AI strategy given the need for good reflection

owencb

If the ideas in “moral ~realism”^[1] and/or “beyond Maxipok”^[2] are broadly correct, this has implications for AI strategy. (Like those posts, this is largely getting some old imperfect ideas out of the door with a little polishing; again the ideas owe credit to conversations and comments from several people.)

I want to draw out three threads:

It may be important to try to get AI that can help humanity to enter into the basin of good reflective governance
- This makes applications like facilitating wisdom, cooperation, and reflective processes a relatively higher strategic priority for AI systems
A plausible target for AI alignment could be to align with the good (i.e. get the AI systems into the basin of good reflective governance) rather than aligning with humans
- In practice this is scary as a possibility, because it might not fail gracefully
- However, it’s prima facie plausible that it’s easier to build a system which aligns with the good rather than aligning with humans. If this is the case, we might prefer not to cut off the possibility of good outcomes by chasing after the too hard task
Even if we don’t reach enough confidence in that approach to prefer trying to align systems with the good as a primary goal, we might still want to use it to give a backup saving throw on AI alignment
- Roughly: “Give your superintelligent servants the rudiments of a moral education so that if they do in some weird plot twist end up in control, there’s still a chance they work out the right thing to do”
  - There are a lot of details to be worked out here, and maybe it ends up wildly impractical; its appeal is because it seems like a fairly orthogonal line of attack from keeping systems corrigible
- This should be more appealing the harder you think aligning with humans is
- Honestly this still feels pretty speculative (moreso than 1 or 2), but at this point I've been sitting on the idea for a couple of years without either having persuaded myself that it's a good idea or that it isn't, so I'll just share it as-is

Helping humans coordinate/reflect

Getting to the basin of good reflective governance may be tricky (humanity doesn’t seem to have managed it to date, at least in anything like a robust way). It’s possible that AI capabilities coming online could help this, in strategically important ways.
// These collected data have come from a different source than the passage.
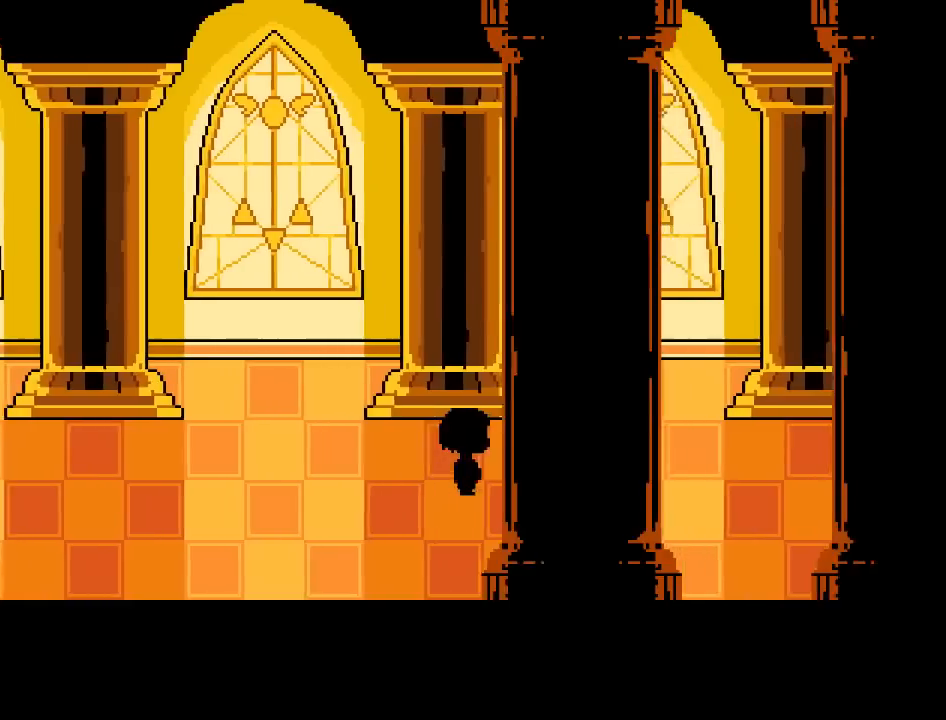
{"keys": [], "events": [[434, "right", "up"]]}
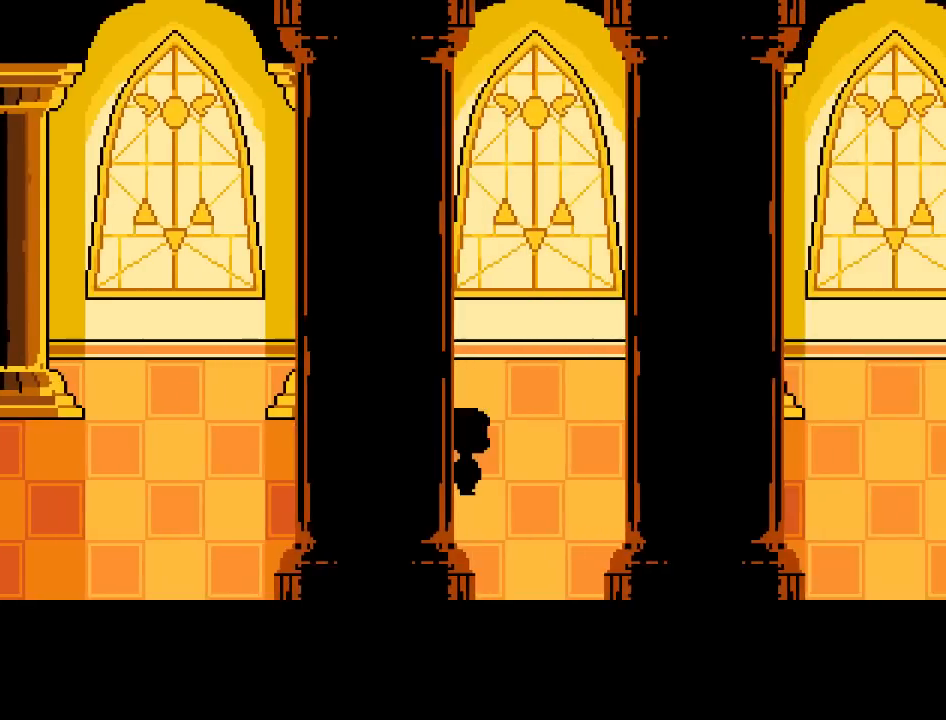
{"keys": [], "events": [[100, "right", "down"], [166, "right", "up"], [400, "right", "down"], [433, "right", "up"]]}
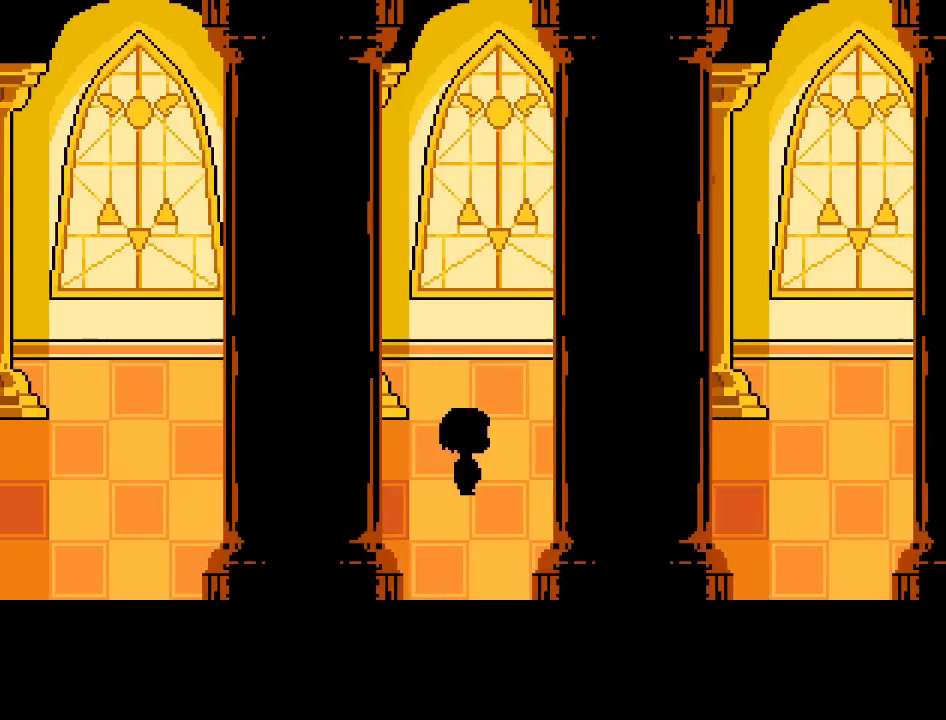
{"keys": [], "events": []}
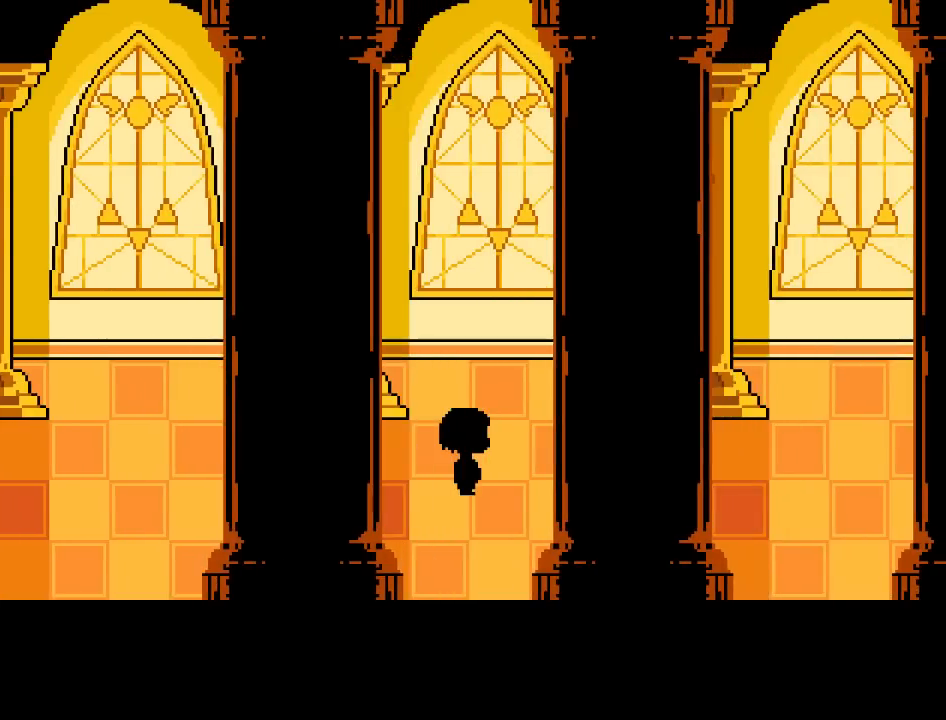
{"keys": [], "events": []}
Strategically desirable capabilities

My top choices for important capabilities to develop from this perspective are:

Automated negotiation
- Learning the principal’s preferences and then handling negotiations with others (initially low-stakes ones?) could significantly increase coordination bandwidth
Automation of identifying wise actions, and/or automation of philosophical progress (for which we may need better metaphilosophy)
- If we can improve the thinking of individual human actors, we could lower the barriers for entering into the basin of good reflective governance
Highly truthful AI
- Very trustworthy systems could serve as reliable witnesses without leaking confidential information, thereby increasing trust and ability to coordinate and make commitments
Personal AI assistants
- Summarizing and helping people to digest complex information (improving their models of the world)
- Eventually could also implement the “automated negotiation” and “high trustworthy witness” capabilities deployed on a personal level, but I guess that the early uses for those capabilities won’t be as personal assistants
- However, I guess this is the least important of these three to prioritize, in part because I expect market forces to lead to significant investment in it anyway

Taking humans out of the loop slowly not abruptly

Here’s a related perspective on this piece of things — supporting the conclusion that AI applications to support coordination/cooperation should be a priority.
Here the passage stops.